Additional RUSALCA Info
Additional RUSALCA Info

RUETERS RUSALCA Blog Posts
Rueters RUSALCA Blog Posts

Aleksey Ostrovskiy, center, translates between Chief of Expeditions Vladimir Bakhmutov, left, and graduate student Jared Weems, right.

Aleksey Ostrovskiy (center) translates a conversation between Chief of Expeditions Vladimir Bakhmutov (left) and graduate student Jared Weems. Click image for larger view and image credit.


Interpreter Power

September 11, 2009

Aleksey Ostrovskiy
Representative of Group Alliance (the Russian side RUSALCA coordinator)

I was asked to describe my role in the Russian-American Long-term Census of the Arctic (RUSALCA) project. In general, I coordinate between the Russian and American teams, and that obviously includes a lot of translations.

The first thing that comes to mind when talking about translation is the story of the Tower of Babylon. Those guys definitely experienced a lack of interpreters and this ruined their project.

I am not a professional interpreter, but sometimes during the RUSALCA operations I hear pleasant thanks and compliments for my translations. I always think that, perhaps, it is just polite gesture of courtesy. Was the translation really good? Well, in any case, it is nice to hear and see that I continue to be useful to the project.

The English language was always an important addition to my work. It all began in the 1960s when my parents hired a private tutor for me so that I could learn better English. At that time, I never realized what a powerful tool I was getting in my hands — the English language. It was just fun to better understand the songs of the Beatles or American folk songs. Some of these songs were printed in the journal America, my little window to the romanticized world far away.

I wanted to see America and decided to become a marine geophysicist so that I would be able to travel a lot. Meanwhile, I thought that my English was good (and even slowly progressing) until I met an English-speaking tourist in the street and realized that I could not understand him. That was a shock. During my Moscow State University years I worked for free as a guide in a tourist agency; that helped my English a lot. Still, I felt terrible when my communications were too slow. At that time I developed my rule number one in translating: it is better to speak fast than be grammatically correct.
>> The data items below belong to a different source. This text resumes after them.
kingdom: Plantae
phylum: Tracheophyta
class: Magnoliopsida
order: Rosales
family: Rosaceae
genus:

After the university, I had 20 years of a classical academic career in the Russian Academy of Sciences’ Shirshov Institute of Oceanology. There were dissertations, publications, and marine expeditions, two years all together at sea and many exotic places, many countries, many English speaking people, many unknown words. There I developed my rule number two: if you  have forgotten  or do not know a word for translation, just quickly explain it in other words ,inviting a person you are talking with to guess it. It will prevent the loss of a contact during conversation.

In perestroika time I won a Alexander von Humboldt Fellowship in Germany and received a basic level of the German language. Unfortunately, I had not time to get it to the working level, probably, because everybody communicated in English in my host institute.

Then I won the George Soros fellowship when I was back in Moscow. In that position, I made a discovery of a new tectonic belt under Baltic Sea, published a book of all my research results, and then had the feeling that I am ready to try something new.

In 1998 I signed a contract with Russian Foreign Ministry to work in the Russian Embassy in Washington, DC, as a science counselor. It was like “landing on another planet” for me, but it was an English-speaking planet. A question of the Ambassador after arrival: “What do you see as your goal here?” My answer: “Promotion of Russian-American cooperation in science and technology.” Ambassador’s reaction: “Good.” Then, more than six years of intensive work, meetings, traveling, translations. My English was getting better though my memory was getting worse. Well … I hope these two processes compensated each other.

I was trying to help to move ahead several Russian-American projects in addition to supporting the existing ones, but the political climate was not cooperating. I wanted real results. At that time NOAA started to contact the Embassy trying to reestablish joint U.S.-Russia work in the oceans on climate research. The process was going too slowly. The global warming could have ended and changed back to the ice age before something was going to be accomplished. There were a lot of misunderstandings on both sides. Then we decided to bring in the Russian Academy of Sciences and to try a public-private partnership approach to foster collaboration in the Arctic. It took some effort to explain that this approach would be a win-win project, but it worked and the project later called RUSALCA started.

During this process a translator had to be even more interpreter and the rule number three came out to be: instead of translating word after word (that never works even when professionals are doing this) it is better first to understand what one side wants to say and then to explain it to the other side. Of course, I try to use words as close to the original as possible, but the priority is to explain and deliver the meaning of a message. I know that very often (even when people speak the same language), they often do not understand each other. What can one say about those who speak different languages? If these people happen to be different countries’ presidents, misunderstanding may cause war! Yes, my role is much more modest; I only try to diminish potential contradictions and to keep the RUSALCA project going on efficiently.

I am not doing scientific research anymore, but I am happy to help facilitate it. After all, scientists are also interpreters — from the language of nature to the language of people’s knowledge.